Primeira lombada eletrônica do mundo completa 34 anos e mantém relevância na segurança viária

Imagem: Divulgação Bem Paraná

 

Em um cenário marcado pelo avanço da inteligência artificial e pela expansão dos veículos conectados, uma tecnologia desenvolvida na capital paranaense completa 34 anos mantendo papel central na prevenção de acidentes. Instalada originalmente em 20 de agosto de 1992, em Curitiba, a primeira lombada eletrônica do mundo revolucionou o modelo de fiscalização de velocidade nas vias urbanas do país.

Criado pela empresa Perkons como alternativa às lombadas físicas — que causavam danos mecânicos e frenagens bruscas —, o dispositivo introduziu o conceito de alertar e educar o motorista em tempo real para a redução do limite de velocidade.

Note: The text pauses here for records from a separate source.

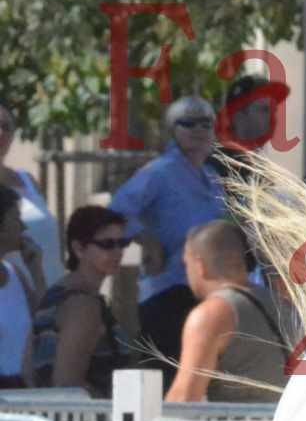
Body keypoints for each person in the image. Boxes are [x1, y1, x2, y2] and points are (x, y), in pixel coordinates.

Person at [109, 96, 228, 383]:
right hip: (167, 291)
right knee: (164, 380)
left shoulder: (213, 177)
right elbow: (117, 209)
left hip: (207, 292)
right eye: (187, 123)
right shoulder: (159, 172)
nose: (198, 129)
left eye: (205, 122)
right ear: (171, 130)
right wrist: (146, 239)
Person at [166, 220, 286, 403]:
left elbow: (184, 398)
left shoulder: (211, 314)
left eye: (186, 264)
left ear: (199, 265)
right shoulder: (283, 305)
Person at [32, 206, 130, 397]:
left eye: (122, 242)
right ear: (78, 248)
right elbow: (67, 385)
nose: (118, 251)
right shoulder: (82, 304)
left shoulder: (59, 293)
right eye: (107, 244)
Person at [0, 103, 63, 286]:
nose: (1, 132)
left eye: (6, 127)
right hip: (13, 297)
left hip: (52, 290)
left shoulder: (27, 180)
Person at [0, 186, 39, 386]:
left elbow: (43, 324)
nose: (23, 227)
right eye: (16, 218)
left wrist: (36, 268)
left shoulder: (16, 274)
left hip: (22, 394)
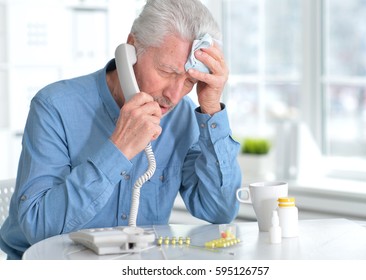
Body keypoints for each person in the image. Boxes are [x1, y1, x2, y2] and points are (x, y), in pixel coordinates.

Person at [0, 0, 241, 259]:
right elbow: (38, 228)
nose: (174, 95)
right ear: (132, 47)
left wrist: (212, 109)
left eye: (190, 81)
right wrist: (119, 148)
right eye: (166, 71)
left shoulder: (183, 117)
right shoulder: (54, 106)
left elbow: (219, 211)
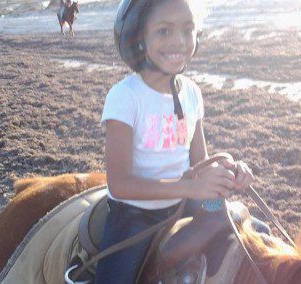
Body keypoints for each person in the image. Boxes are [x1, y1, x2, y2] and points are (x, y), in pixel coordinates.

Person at [95, 0, 270, 283]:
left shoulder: (191, 93)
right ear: (138, 38)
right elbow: (120, 183)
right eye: (164, 31)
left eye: (188, 30)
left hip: (184, 203)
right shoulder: (125, 96)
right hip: (134, 215)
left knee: (258, 233)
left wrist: (227, 171)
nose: (179, 41)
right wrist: (191, 186)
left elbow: (199, 163)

Da medição de velocidade à inteligência de tráfego

Ao longo de mais de três décadas, o equipamento evoluiu em precisão e conectividade. Sensores de alta sensibilidade e câmeras de alta resolução transformaram o sistema em uma ferramenta estratégica para a gestão pública de mobilidade urbana.

  • Coleta de dados: O sistema atual identifica horários de pico, volume de tráfego e padrões de circulação de veículos;

  • Engenharia e educação: As informações geradas subsidiam intervenções estruturais nas vias e orientam campanhas educativas;

  • Tecnologia integrada: As soluções modernas conectam-se a redes inteligentes de monitoramento urbano.

O diretor e especialista em trânsito da Perkons, Luiz Gustavo Campos, ressalta a permanência do conceito: “A inovação não está apenas em criar algo novo. Está em desenvolver uma solução que continue resolvendo problemas mesmo décadas depois. O excesso de velocidade continua sendo um dos principais fatores de risco no trânsito”.

Preservação e legado histórico

O equipamento original, que operou ininterruptamente por 30 anos no mesmo local em Curitiba, encontra-se preservado como patrimônio histórico da segurança viária brasileira.

Especialistas apontam que, mesmo com a chegada de tecnologias autônomas, o fator humano e o controle de velocidade permanecem determinantes para a redução de óbitos no trânsito mundial.